Por que isso importa?
A diplomacia russa tem dado enorme dor de cabeça às nações ocidentais nos últimos anos. Antes de surgir esse problema do compartilhamento de desinformação e propaganda, o que preocupava eram os casos de diplomatas acusados por países europeus de desempenharem atividades de inteligência sob o disfarce do serviço diplomático.
O país mais afetado pela espionagem russa tem sido a Alemanha, dona da maior população e da principal economia da União Europeia (UE), o que a torna forte influenciadora do bloco, inclusive em assuntos ligados à Rússia.
A relação diplomática entre Moscou e Berlim é ruim desde 2014, quando da anexação da Crimeia. Desde então, o bloco europeu proibiu a venda para empresas russas de bens de dupla utilização, aqueles que poderiam também ter uso militar, e os casos de espionagem se acumulam.
O caso que mais contribuiu para estremecer as relações entre Berlim e Moscou ocorreu em 2020. Foi o envenenamento do principal opositor do Kremlin, Alexei Navalny, que aliados dele atribuem ao presidente russo Vladimir Putin. A vítima se recuperou na capital alemã antes de retornar à Rússia, onde está preso desde fevereiro de 2021.
A Ucrânia, agora integralmente invadida por tropas de Moscou, também detectou forte atividade de inteligência russa nos últimos anos. Um relatório divulgado pelo SBU (Serviço de Segurança da Ucrânia, da sigla em inglês), no final de 2021, aponta que mais de 20 oficiais da inteligência russa operavam no país sob cobertura diplomática e foram denunciados desde 2014. O trabalho já levou aos tribunais mais de 180 réus, que foram posteriormente considerados culpados por traição e espionagem.
Até mesmo a Otan (Organização do Tratado do Atlântico Norte) foi alvo dos espiões, tendo anunciado, em outubro do ano passado, a expulsão de oito diplomatas russos. Como consequência, à época, a aliança ainda reduziu pela metade a equipe de Moscou dentro de seu quartel-general.

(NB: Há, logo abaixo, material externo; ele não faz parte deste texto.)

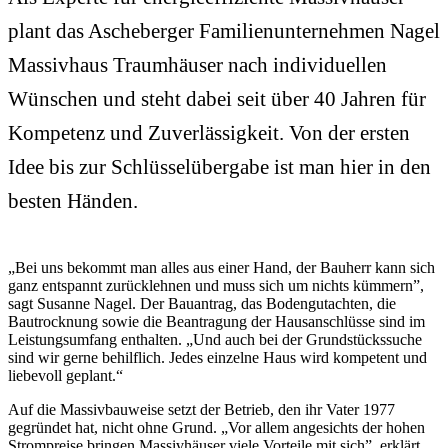
plant das Ascheberger Familienunternehmen Nagel
Massivhaus Traumhäuser nach individuellen
Wünschen und steht dabei seit über 40 Jahren für
Kompetenz und Zuverlässigkeit. Von der ersten
Idee bis zur Schlüsselübergabe ist man hier in den
besten Händen.
„Bei uns bekommt man alles aus einer Hand, der Bauherr kann sich
ganz entspannt zurücklehnen und muss sich um nichts kümmern”,
sagt Susanne Nagel. Der Bauantrag, das Bodengutachten, die
Bautrocknung sowie die Beantragung der Hausanschlüsse sind im
Leistungsumfang enthalten. „Und auch bei der Grundstückssuche
sind wir gerne behilflich. Jedes einzelne Haus wird kompetent und
liebevoll geplant.“
Auf die Massivbauweise setzt der Betrieb, den ihr Vater 1977
gegründet hat, nicht ohne Grund. „Vor allem angesichts der hohen
Strompreise bringen Massivhäuser viele Vorteile mit sich”, erklärt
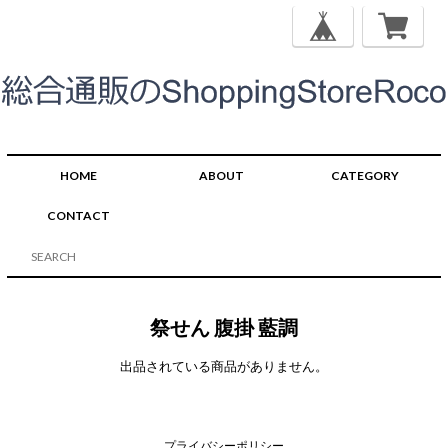
HOME
ABOUT
CATEGORY
CONTACT
祭せん 腹掛 藍調
出品されている商品がありません。
プライバシーポリシー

Em março deste ano, já em meio à guerra, outros países europeus anunciaram a expulsão de supostos diplomatas russos. Primeiro a Bulgária, que determinou a saída do país de dez acusados de desempenharem funções incompatíveis com o status diplomático. Uma semana depois foi a vez da Polônia, cuja lista de expulsões tinha 45 pessoas.
Dias depois, quatro países da União Europeia (UE) expulsaram 43 diplomatas russos no total. A Holanda puxou a fila, com 17 diplomatas expulsos por desempenharem “atividades secretas”. A Bélgica, em ação coordenada com o vizinho, expulsou 21 russos. O terceiro país a aderir à ação foi a República Tcheca, com um nome, enquanto a Irlanda anunciou uma lista com quatro indivíduos.

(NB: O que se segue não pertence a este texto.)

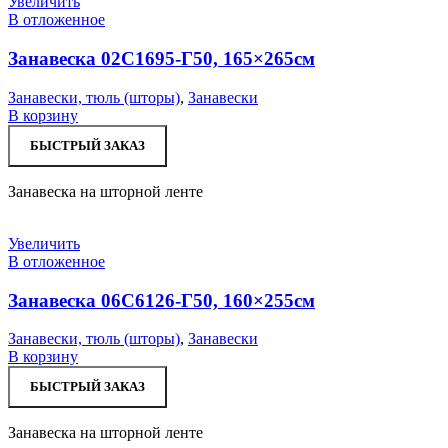
Увеличить
В отложенное
Занавеска 02С1695-Г50, 165×265см
Занавески, тюль (шторы)
,
Занавески
В корзину
БЫСТРЫЙ ЗАКАЗ
Занавеска на шторной ленте
Увеличить
В отложенное
Занавеска 06С6126-Г50, 160×255см
Занавески, тюль (шторы)
,
Занавески
В корзину
БЫСТРЫЙ ЗАКАЗ
Занавеска на шторной ленте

Já em abril foi a vez de a Alemanha expulsar 40 diplomatas russos, enquanto a França anunciou a saída de 25 indivíduos. A Lituânia, por sua vez, expulsou o embaixador russo em Vilnius e convocou seu principal diplomata em Moscou para retornar ao país. Na sequência, a vizinha Letônia disse estar “reduzindo suas relações diplomáticas com a Federação Russa”, sem dar maiores detalhes.

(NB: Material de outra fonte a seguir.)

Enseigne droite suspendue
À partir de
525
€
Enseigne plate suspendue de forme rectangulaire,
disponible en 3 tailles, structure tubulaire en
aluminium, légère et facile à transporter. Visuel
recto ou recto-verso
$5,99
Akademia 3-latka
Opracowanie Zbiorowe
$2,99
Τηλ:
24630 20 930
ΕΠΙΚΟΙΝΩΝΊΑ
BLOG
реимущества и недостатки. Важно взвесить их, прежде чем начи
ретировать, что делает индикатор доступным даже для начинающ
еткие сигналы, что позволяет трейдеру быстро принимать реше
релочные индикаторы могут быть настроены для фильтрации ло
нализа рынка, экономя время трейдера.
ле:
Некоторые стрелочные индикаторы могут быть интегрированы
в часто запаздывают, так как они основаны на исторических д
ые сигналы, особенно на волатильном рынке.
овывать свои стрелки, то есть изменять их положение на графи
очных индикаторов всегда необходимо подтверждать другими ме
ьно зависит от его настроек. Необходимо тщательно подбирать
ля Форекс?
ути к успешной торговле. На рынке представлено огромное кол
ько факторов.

Uma nova leva de países europeus anunciaram a expulsão de integrantes do corpo diplomático russo neste mês de abril. Juntos, Portugal, Espanha, Dinamarca, Suécia e Itália expulsaram mais de 80 indivíduos acuados de usar as funções diplomáticas para acobertar o fato de servirem à inteligência russa. O mais recente caso foi o da Macedônia do Norte, com seis expulsões.